Simply put, project success occurs when the outcome of the project adds value to the organization. And the value of a project is defined by subtracting all of the costs from all of the benefits the project delivers.
Value = Benefits - Costs
This can be roughly translated to three levels of project success:
1) Project delivery success: Will the project delivery be successful? Essentially, this assesses the classic triangle of scope, time, and budget. These are your costs.
2) Product or service success: This refers to when the product or service is deemed successful (e.g., the system is used by all users in scope, up-time is 99.99 percent, customer satisfaction has increased by 25 percent, and operational costs have decreased by 15 percent). These are your benefits.
3) Business success: This has to do with whether the product or service brings value to the overall organization, and how it contributes financially and/or strategically to the business’s success. This is your value.
Overall, a successful project depends on the combination of these criteria. Some argue that product/service success is the same as business success, or argue that product/service success automatically means business success. But this is not true. See “Product or Service Success Does Not Automatically Mean Business Success” for more on this topic.
When you look at project financials and translate the above to dollars, you can fairly say that a project is a failure if it has a negative value. This means the total of all the benefits is lower than the total costs. See “What Are the Real Costs of Your Technology Project?” for more on this topic.
You can even argue that a project is a failure if the targeted return on investment (ROI) is not achieved. This is because you could have done another project with a higher ROI in the same time with the used resources. See “What Are the Real Opportunity Costs of Your Project?” for more on this topic.
But what you should not forget is that project success and project failure are NOT absolutes. It may not be possible to be a little bit pregnant, but you can be a little bit successful.
Every project has multiple success criteria related to business results, product/service results, and project delivery results (cost, schedule, scope, and quality).
Some criteria are absolute, meaning they must be completed on or before the original planned date, and some are relative, meaning they must be completed by a date acceptable to the client.
Project success is determined by how many of your success criteria are satisfied, and how well.
Whether or not a project is successful also depends on who you ask—
> the very happy project manager that implemented the SAP project as scoped on time and below budget (I know, this will NEVER happen),
> the end-users, who absolutely hate the complexity and slowness of the new system,
> or the COO that has seen IT costs double whilst none of the expected savings materialized.
These stakeholders may all have very different opinions on the success of the project.
Project success also depends on when you ask.
Twelve months after the go-live, the users will have a better grasp of the system and initial performance problems will have been solved.

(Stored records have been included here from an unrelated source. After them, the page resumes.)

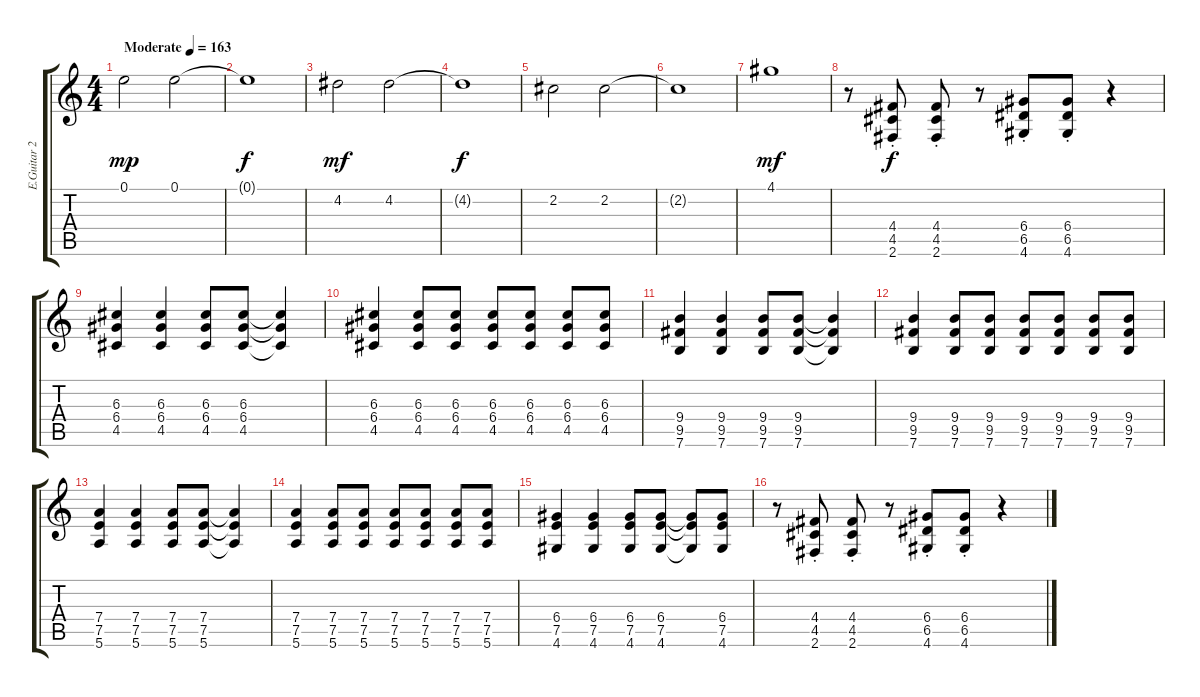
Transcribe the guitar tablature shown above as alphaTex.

\track ("E.Guitar 2" "E.Guitar 2") {instrument distortionguitar}
\staff {score tabs}
\tuning (E4 B3 G3 D3 A2 E2) {hide}
\ts (4 4)
\tempo (163 "Moderate")
\clef g2
\ks c
0.1.2{dy mp volume 10 balance 10 instrument electricguitarclean} 0.1.2 |
0.1{t}.1{dy f} |
4.2.2{dy mf} 4.2.2 |
4.2{t}.1{dy f} |
2.2.2 2.2.2 |
2.2{t}.1 |
4.1.1{dy mf} |
r.8 (4.4{st} 4.5{st} 2.6{st}).8{dy f volume 11 balance 8 instrument distortionguitar} (4.4{st} 4.5{st} 2.6{st}).8 r.8 (6.4{st} 6.5{st} 4.6{st}).8 (6.4{st} 6.5{st} 4.6{st}).8 r.4 |
(6.3 6.4 4.5).4 (6.3 6.4 4.5).4 (6.3 6.4 4.5).8 (6.3 6.4 4.5).8 (6.3{t} 6.4{t} 4.5{t}).4 |
(6.3 6.4 4.5).4 (6.3 6.4 4.5).8 (6.3 6.4 4.5).8 (6.3 6.4 4.5).8 (6.3 6.4 4.5).8 (6.3 6.4 4.5).8 (6.3 6.4 4.5).8 |
(9.4 9.5 7.6).4 (9.4 9.5 7.6).4 (9.4 9.5 7.6).8 (9.4 9.5 7.6).8 (9.4{t} 9.5{t} 7.6{t}).4 |
(9.4 9.5 7.6).4 (9.4 9.5 7.6).8 (9.4 9.5 7.6).8 (9.4 9.5 7.6).8 (9.4 9.5 7.6).8 (9.4 9.5 7.6).8 (9.4 9.5 7.6).8 |
(7.4 7.5 5.6).4 (7.4 7.5 5.6).4 (7.4 7.5 5.6).8 (7.4 7.5 5.6).8 (7.4{t} 7.5{t} 5.6{t}).4 |
(7.4 7.5 5.6).4 (7.4 7.5 5.6).8 (7.4 7.5 5.6).8 (7.4 7.5 5.6).8 (7.4 7.5 5.6).8 (7.4 7.5 5.6).8 (7.4 7.5 5.6).8 |
(6.4 7.5 4.6).4 (6.4 7.5 4.6).4 (6.4 7.5 4.6).8 (6.4 7.5 4.6).8 (6.4{t} 7.5{t} 4.6{t}).8 (6.4 7.5 4.6).8 |
r.8 (4.4{st} 4.5{st} 2.6{st}).8 (4.4{st} 4.5{st} 2.6{st}).8 r.8 (6.4{st} 6.5{st} 4.6{st}).8 (6.4{st} 6.5{st} 4.6{st}).8 r.4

And slowly but steadily, the expected savings will often start to materialize as well.
So in order to determine the success or failure of your project, you should define all the criteria relevant to your project, define how you will measure them, and define when you will measure them.
In a nutshell: In order to determine project success (and, as a consequence, project failure), you must define all the criteria relevant to your project, define how you will measure them, and define when you will measure them.